- **TEXT TO READ**
☆ ☆ ☆ ☆
White chocolate chunk Smoked Sea Salt Chocolate Cookies

Happy first day of national Cookie month … err not really, but  something like that.


December 1st – it might as well be known as the first day of national cookie month. Welcome to a world where twitter, Instagram, pinterest, facebook, restaurants, grocery stores and every bakery will be bursting at its seams with cookies … and obviously, it’s only right that I do my part.

There are only nine million reasons I love this time of year, and way up there on that list is the excessive amount of cookies that can be found. Today, I have the fudgiest most adult cookies I’ve probably ever made. Smoked Sea Salt will do that to a cookie … make it grow up lickity-spilt.
☆ ☆ ☆ ☆
- **GIVEN INFORMATION**
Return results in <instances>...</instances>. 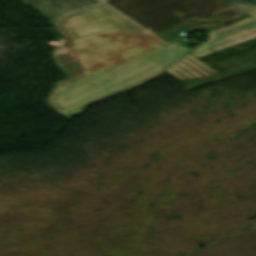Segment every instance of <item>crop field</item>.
Instances as JSON below:
<instances>
[{
    "label": "crop field",
    "instance_id": "obj_5",
    "mask_svg": "<svg viewBox=\"0 0 256 256\" xmlns=\"http://www.w3.org/2000/svg\"><path fill=\"white\" fill-rule=\"evenodd\" d=\"M52 20L101 4L97 0H24Z\"/></svg>",
    "mask_w": 256,
    "mask_h": 256
},
{
    "label": "crop field",
    "instance_id": "obj_1",
    "mask_svg": "<svg viewBox=\"0 0 256 256\" xmlns=\"http://www.w3.org/2000/svg\"><path fill=\"white\" fill-rule=\"evenodd\" d=\"M53 24L64 41L58 54L63 66L73 75L56 88L47 103L62 114L71 107L69 82L164 47L160 41L103 4ZM65 52L80 70H70L63 58ZM55 95L62 98L56 102Z\"/></svg>",
    "mask_w": 256,
    "mask_h": 256
},
{
    "label": "crop field",
    "instance_id": "obj_8",
    "mask_svg": "<svg viewBox=\"0 0 256 256\" xmlns=\"http://www.w3.org/2000/svg\"><path fill=\"white\" fill-rule=\"evenodd\" d=\"M170 74L174 75L178 79H190V78H200V77H211L213 73L217 72L215 70H204L201 67L184 65L175 69L168 71Z\"/></svg>",
    "mask_w": 256,
    "mask_h": 256
},
{
    "label": "crop field",
    "instance_id": "obj_15",
    "mask_svg": "<svg viewBox=\"0 0 256 256\" xmlns=\"http://www.w3.org/2000/svg\"><path fill=\"white\" fill-rule=\"evenodd\" d=\"M219 76H222V75L219 74V75H217V76H214V77H212V78H210V79H207V80H205V81H202V82H200V83H203V82H206V81H208V80L217 78V77H219ZM200 83H196V82L191 81V82L187 83V85H189L190 87H192V86H195V85L200 84Z\"/></svg>",
    "mask_w": 256,
    "mask_h": 256
},
{
    "label": "crop field",
    "instance_id": "obj_6",
    "mask_svg": "<svg viewBox=\"0 0 256 256\" xmlns=\"http://www.w3.org/2000/svg\"><path fill=\"white\" fill-rule=\"evenodd\" d=\"M190 50L176 44L172 43L166 47L159 49L157 51L151 52L149 54L141 56L143 59L148 61L153 66L163 69L165 66L180 60L184 55H186Z\"/></svg>",
    "mask_w": 256,
    "mask_h": 256
},
{
    "label": "crop field",
    "instance_id": "obj_4",
    "mask_svg": "<svg viewBox=\"0 0 256 256\" xmlns=\"http://www.w3.org/2000/svg\"><path fill=\"white\" fill-rule=\"evenodd\" d=\"M256 37V21L248 17L211 34L209 43L201 45L193 54L199 58Z\"/></svg>",
    "mask_w": 256,
    "mask_h": 256
},
{
    "label": "crop field",
    "instance_id": "obj_3",
    "mask_svg": "<svg viewBox=\"0 0 256 256\" xmlns=\"http://www.w3.org/2000/svg\"><path fill=\"white\" fill-rule=\"evenodd\" d=\"M157 71L159 70L154 68L122 83L102 71L92 76L71 82L69 98L72 102V107L65 113V116L70 118L83 103L130 86Z\"/></svg>",
    "mask_w": 256,
    "mask_h": 256
},
{
    "label": "crop field",
    "instance_id": "obj_14",
    "mask_svg": "<svg viewBox=\"0 0 256 256\" xmlns=\"http://www.w3.org/2000/svg\"><path fill=\"white\" fill-rule=\"evenodd\" d=\"M234 3L247 4L256 6V0H228Z\"/></svg>",
    "mask_w": 256,
    "mask_h": 256
},
{
    "label": "crop field",
    "instance_id": "obj_12",
    "mask_svg": "<svg viewBox=\"0 0 256 256\" xmlns=\"http://www.w3.org/2000/svg\"><path fill=\"white\" fill-rule=\"evenodd\" d=\"M232 7V6H231ZM230 8V7H229ZM227 9V8H226ZM225 10V9H224ZM222 11V10H221ZM220 12V11H219ZM218 13V12H215L211 18L207 19V20H204V21H201L199 23H196V24H193L191 26H188V27H185L183 29H208L215 14Z\"/></svg>",
    "mask_w": 256,
    "mask_h": 256
},
{
    "label": "crop field",
    "instance_id": "obj_17",
    "mask_svg": "<svg viewBox=\"0 0 256 256\" xmlns=\"http://www.w3.org/2000/svg\"><path fill=\"white\" fill-rule=\"evenodd\" d=\"M103 1H105V2H106V1H109V0H103Z\"/></svg>",
    "mask_w": 256,
    "mask_h": 256
},
{
    "label": "crop field",
    "instance_id": "obj_2",
    "mask_svg": "<svg viewBox=\"0 0 256 256\" xmlns=\"http://www.w3.org/2000/svg\"><path fill=\"white\" fill-rule=\"evenodd\" d=\"M107 4L165 42L172 40L164 34L207 19L213 12L231 6L224 0H112Z\"/></svg>",
    "mask_w": 256,
    "mask_h": 256
},
{
    "label": "crop field",
    "instance_id": "obj_9",
    "mask_svg": "<svg viewBox=\"0 0 256 256\" xmlns=\"http://www.w3.org/2000/svg\"><path fill=\"white\" fill-rule=\"evenodd\" d=\"M243 15H245L243 12H241L240 10H238L235 7H232L230 9H227L225 11L218 13L210 28L224 25V24L229 23Z\"/></svg>",
    "mask_w": 256,
    "mask_h": 256
},
{
    "label": "crop field",
    "instance_id": "obj_11",
    "mask_svg": "<svg viewBox=\"0 0 256 256\" xmlns=\"http://www.w3.org/2000/svg\"><path fill=\"white\" fill-rule=\"evenodd\" d=\"M162 71H163V70H161L160 72H158V73H156V74H154V75H152V76H150V77H148V78H146V79H144V80H142V81H140V82H138V83H136V84H134V85H132V86H130V87L124 88V89H122V90L113 92V93L108 94V95H106V96H104V97H101V98H99V99H96V100H93V101H91V102L85 103V104H83V105L78 109V111H77L75 114H80L81 111L84 109V107H85L86 105H89V104H91V103H93V102H95V101H98V100H100V99L106 98V97L111 96V95H113V94L119 93V92L124 91V90H126V89H129V88H131V87L137 86V85H139V84H142V83H144V82H146V81H148V80H150V79H152V78H154V77L160 75V74L162 73Z\"/></svg>",
    "mask_w": 256,
    "mask_h": 256
},
{
    "label": "crop field",
    "instance_id": "obj_10",
    "mask_svg": "<svg viewBox=\"0 0 256 256\" xmlns=\"http://www.w3.org/2000/svg\"><path fill=\"white\" fill-rule=\"evenodd\" d=\"M184 64H189V65H197V66H201L204 69H212L211 67H209L208 65L204 64L203 62H201L200 60H198L197 58L191 56L190 54L186 55L182 60H180L178 63L168 67L165 69V71L171 69V68H175Z\"/></svg>",
    "mask_w": 256,
    "mask_h": 256
},
{
    "label": "crop field",
    "instance_id": "obj_7",
    "mask_svg": "<svg viewBox=\"0 0 256 256\" xmlns=\"http://www.w3.org/2000/svg\"><path fill=\"white\" fill-rule=\"evenodd\" d=\"M152 68V65L138 57L103 71L121 82Z\"/></svg>",
    "mask_w": 256,
    "mask_h": 256
},
{
    "label": "crop field",
    "instance_id": "obj_13",
    "mask_svg": "<svg viewBox=\"0 0 256 256\" xmlns=\"http://www.w3.org/2000/svg\"><path fill=\"white\" fill-rule=\"evenodd\" d=\"M232 4L238 7L239 9H241L243 12H245L248 15L256 11V7L254 6L240 5V4H234V3Z\"/></svg>",
    "mask_w": 256,
    "mask_h": 256
},
{
    "label": "crop field",
    "instance_id": "obj_16",
    "mask_svg": "<svg viewBox=\"0 0 256 256\" xmlns=\"http://www.w3.org/2000/svg\"><path fill=\"white\" fill-rule=\"evenodd\" d=\"M253 19H255L256 20V14L255 15H253V16H251Z\"/></svg>",
    "mask_w": 256,
    "mask_h": 256
}]
</instances>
☆ ☆ ☆ ☆
- **PROBLEMS TO WORK ON**
1/ From the cookie post above, write out the passage starting with "White chocolate chunk" and going on through "grow up lickity-spilt.".
2/ In the cookie post, which date might as well be called the first day of national cookie month?

- **TASK-BY-TASK OUTPUTS**
1/
White chocolate chunk Smoked Sea Salt Chocolate Cookies

Happy first day of national Cookie month … err not really, but  something like that.


December 1st – it might as well be known as the first day of national cookie month. Welcome to a world where twitter, Instagram, pinterest, facebook, restaurants, grocery stores and every bakery will be bursting at its seams with cookies … and obviously, it’s only right that I do my part.

There are only nine million reasons I love this time of year, and way up there on that list is the excessive amount of cookies that can be found. Today, I have the fudgiest most adult cookies I’ve probably ever made. Smoked Sea Salt will do that to a cookie … make it grow up lickity-spilt.

2/ December 1st